Domain: Bacteria Kingdom: Bacteria Phylum: Firmicutes Class: Bacilli Order: Bacillales Family: Planococcaceae Genus: Lysinibacillus Species: Lysinibacillus sphaericus

Also known as Bacillus sphaericus

Species

Lysinibacillus sphaericus C3-41 or Bacillus sphaericus C3-41

Description and significance

Lysinibacillus sphaericus C3-41 is a naturally occurring soil bacterium. It is a Gram-positive, mesophilic, rod-shaped bacterium. Under harsh conditions, Lysinibacillus sphaericus can form dormant endospores that are resistant to heat, chemicals, and ultraviolet light. These spores may remain viable for a long time. Although it is typically a facultative anaerobe, L. sphaericus may be anaerobic under certain conditions (Todar, K). The organism was isolated from a mosquito breeding site in China in 1987 (Pei, G.). It is a common environmental organism which produces an insecticidal toxin similar to that produced by Bacillus thuringiensis (see the NCBI Entrez Genome Project webpage at http://www.ncbi.nlm.nih.gov/sites/entrez?db=genomeprj).

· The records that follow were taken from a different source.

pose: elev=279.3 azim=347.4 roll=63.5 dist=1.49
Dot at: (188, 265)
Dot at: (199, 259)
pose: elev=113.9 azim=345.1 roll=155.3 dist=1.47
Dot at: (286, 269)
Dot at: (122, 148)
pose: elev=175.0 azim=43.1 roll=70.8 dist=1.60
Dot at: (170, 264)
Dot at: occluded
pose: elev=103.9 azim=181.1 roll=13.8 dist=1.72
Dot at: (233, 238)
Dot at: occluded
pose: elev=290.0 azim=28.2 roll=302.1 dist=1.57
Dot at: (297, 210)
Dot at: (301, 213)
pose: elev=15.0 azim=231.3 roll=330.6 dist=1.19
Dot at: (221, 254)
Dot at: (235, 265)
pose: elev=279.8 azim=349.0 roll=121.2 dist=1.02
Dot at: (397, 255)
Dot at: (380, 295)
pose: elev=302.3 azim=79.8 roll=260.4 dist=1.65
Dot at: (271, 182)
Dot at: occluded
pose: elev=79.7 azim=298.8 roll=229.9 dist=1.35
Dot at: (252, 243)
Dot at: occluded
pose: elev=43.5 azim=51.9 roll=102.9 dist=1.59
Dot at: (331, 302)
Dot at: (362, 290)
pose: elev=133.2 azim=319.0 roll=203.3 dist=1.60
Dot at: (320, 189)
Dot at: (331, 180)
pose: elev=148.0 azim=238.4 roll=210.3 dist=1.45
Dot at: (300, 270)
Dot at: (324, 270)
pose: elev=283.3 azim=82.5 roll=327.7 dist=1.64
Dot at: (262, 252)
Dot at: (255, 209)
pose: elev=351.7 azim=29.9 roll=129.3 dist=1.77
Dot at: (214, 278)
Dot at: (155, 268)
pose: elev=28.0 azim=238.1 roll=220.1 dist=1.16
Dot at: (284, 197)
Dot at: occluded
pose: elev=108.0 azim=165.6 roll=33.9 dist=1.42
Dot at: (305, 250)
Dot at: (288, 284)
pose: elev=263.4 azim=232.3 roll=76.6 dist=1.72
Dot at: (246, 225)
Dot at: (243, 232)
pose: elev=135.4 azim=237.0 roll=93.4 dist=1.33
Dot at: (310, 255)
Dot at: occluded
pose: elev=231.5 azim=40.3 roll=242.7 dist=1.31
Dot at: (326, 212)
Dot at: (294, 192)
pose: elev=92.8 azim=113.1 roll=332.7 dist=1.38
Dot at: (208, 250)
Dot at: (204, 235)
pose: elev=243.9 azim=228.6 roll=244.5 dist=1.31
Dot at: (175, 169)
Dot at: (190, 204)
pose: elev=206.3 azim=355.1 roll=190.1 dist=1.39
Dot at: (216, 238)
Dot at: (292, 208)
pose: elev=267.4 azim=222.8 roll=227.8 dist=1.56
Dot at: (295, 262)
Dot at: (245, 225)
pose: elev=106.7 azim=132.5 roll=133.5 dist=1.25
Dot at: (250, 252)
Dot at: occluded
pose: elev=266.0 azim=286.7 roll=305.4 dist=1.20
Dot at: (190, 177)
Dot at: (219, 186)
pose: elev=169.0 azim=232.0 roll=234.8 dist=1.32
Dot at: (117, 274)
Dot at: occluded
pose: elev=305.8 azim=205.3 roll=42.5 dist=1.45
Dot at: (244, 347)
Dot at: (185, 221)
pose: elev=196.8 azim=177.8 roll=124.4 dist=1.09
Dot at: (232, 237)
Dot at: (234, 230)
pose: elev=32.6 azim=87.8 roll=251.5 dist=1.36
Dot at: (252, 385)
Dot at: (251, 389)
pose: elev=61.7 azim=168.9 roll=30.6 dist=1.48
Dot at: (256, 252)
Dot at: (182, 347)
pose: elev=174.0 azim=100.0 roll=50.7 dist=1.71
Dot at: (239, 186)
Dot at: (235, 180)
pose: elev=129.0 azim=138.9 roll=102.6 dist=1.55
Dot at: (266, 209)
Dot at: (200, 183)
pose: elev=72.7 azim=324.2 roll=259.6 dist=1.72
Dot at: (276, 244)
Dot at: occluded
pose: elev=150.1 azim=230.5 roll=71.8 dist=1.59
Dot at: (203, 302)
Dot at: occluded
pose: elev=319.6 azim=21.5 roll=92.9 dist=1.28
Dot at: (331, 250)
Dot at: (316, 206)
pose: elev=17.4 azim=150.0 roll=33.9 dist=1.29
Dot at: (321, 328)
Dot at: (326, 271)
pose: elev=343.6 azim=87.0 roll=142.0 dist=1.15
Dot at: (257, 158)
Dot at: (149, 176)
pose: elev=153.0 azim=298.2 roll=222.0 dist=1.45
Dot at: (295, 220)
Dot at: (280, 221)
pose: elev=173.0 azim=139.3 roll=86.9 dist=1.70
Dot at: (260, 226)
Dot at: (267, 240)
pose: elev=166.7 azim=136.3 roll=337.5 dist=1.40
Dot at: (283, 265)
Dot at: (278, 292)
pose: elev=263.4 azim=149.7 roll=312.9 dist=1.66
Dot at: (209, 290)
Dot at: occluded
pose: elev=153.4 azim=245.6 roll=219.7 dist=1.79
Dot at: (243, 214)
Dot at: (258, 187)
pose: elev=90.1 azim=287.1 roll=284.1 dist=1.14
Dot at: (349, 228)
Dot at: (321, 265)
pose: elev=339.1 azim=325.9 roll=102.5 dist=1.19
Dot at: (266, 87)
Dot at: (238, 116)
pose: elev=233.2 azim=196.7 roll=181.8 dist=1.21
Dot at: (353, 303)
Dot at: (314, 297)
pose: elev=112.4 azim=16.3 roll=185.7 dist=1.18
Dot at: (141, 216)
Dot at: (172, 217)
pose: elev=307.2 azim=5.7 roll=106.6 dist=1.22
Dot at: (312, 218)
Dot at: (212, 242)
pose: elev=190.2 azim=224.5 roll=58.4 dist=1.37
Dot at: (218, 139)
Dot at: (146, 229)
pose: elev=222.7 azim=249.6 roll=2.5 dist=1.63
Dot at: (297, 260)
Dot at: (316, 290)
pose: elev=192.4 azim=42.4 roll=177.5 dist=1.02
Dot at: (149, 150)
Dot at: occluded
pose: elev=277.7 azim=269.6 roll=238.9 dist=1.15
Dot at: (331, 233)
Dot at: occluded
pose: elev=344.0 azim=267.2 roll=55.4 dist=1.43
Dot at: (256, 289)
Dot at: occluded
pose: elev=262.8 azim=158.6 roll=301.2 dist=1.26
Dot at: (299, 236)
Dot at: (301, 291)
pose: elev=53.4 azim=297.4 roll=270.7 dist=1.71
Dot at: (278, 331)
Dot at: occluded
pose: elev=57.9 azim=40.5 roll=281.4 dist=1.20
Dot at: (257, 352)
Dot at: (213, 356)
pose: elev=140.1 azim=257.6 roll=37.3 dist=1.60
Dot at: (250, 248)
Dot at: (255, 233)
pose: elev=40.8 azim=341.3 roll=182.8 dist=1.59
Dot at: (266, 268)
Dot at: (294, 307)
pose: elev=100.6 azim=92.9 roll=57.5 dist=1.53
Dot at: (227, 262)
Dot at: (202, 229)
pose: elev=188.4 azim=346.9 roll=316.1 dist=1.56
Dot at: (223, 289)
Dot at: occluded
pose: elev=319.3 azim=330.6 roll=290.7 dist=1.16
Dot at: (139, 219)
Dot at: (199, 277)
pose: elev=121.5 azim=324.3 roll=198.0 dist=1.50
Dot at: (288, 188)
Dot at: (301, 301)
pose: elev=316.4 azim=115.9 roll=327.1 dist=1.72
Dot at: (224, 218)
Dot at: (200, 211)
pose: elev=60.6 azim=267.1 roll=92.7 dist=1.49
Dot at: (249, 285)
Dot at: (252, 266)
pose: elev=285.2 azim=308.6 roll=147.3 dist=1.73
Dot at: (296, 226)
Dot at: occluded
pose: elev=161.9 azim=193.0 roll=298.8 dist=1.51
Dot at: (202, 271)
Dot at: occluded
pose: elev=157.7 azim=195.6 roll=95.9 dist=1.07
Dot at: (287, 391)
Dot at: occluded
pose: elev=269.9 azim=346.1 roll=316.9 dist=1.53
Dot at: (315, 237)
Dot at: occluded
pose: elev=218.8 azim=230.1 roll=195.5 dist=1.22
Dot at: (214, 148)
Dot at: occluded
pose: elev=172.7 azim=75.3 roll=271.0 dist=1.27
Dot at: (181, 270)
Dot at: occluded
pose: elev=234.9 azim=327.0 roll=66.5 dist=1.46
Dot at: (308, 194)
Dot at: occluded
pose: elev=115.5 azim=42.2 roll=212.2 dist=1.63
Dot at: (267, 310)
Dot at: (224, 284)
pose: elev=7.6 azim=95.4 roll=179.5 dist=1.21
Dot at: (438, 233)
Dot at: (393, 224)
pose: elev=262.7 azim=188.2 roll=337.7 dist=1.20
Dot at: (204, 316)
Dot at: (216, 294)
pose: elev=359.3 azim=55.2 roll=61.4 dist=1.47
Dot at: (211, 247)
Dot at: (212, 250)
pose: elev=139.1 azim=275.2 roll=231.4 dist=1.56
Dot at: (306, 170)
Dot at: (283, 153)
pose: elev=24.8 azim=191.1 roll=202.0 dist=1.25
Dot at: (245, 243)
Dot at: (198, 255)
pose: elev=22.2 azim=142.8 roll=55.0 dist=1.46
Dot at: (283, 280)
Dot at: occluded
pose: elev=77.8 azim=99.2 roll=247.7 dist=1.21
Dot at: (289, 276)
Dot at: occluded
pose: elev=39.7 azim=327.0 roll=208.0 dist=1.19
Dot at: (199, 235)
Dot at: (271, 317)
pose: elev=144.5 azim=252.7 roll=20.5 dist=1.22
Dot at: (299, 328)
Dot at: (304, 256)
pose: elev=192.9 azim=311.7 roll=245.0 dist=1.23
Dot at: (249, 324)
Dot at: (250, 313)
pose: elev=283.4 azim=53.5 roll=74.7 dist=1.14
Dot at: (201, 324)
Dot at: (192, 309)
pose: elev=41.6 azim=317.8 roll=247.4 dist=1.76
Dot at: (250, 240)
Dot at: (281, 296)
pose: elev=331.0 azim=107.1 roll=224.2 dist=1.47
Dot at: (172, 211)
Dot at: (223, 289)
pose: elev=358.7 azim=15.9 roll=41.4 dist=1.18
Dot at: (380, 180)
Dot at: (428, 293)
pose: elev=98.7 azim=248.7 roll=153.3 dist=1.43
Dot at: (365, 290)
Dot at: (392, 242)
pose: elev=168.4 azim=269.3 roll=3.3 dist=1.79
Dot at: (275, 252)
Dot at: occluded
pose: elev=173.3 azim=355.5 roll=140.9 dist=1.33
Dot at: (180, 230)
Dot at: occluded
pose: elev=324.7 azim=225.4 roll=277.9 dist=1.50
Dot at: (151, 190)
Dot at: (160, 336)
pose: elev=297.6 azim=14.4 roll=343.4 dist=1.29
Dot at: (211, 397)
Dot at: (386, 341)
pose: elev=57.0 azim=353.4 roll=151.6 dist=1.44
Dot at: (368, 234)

Lysinibacillus sphaericus C3-41 is an important organism to study because it can be used as an insecticidal toxin that controls mosquito growth. This organism, along with similar organisms, is utilized in insect control programs to reduce the population of disease vector species that transmit diseases such as malaria, yellow fever, and West Nile virus (for more info, see the Washington State Department of Health webpage at http://www.doh.wa.gov/). Genome sequencing of this organism is useful because it increases our knowledge of the bacilli and also offers insight for future improvement of important biological control agents (Hu, et al., 2008).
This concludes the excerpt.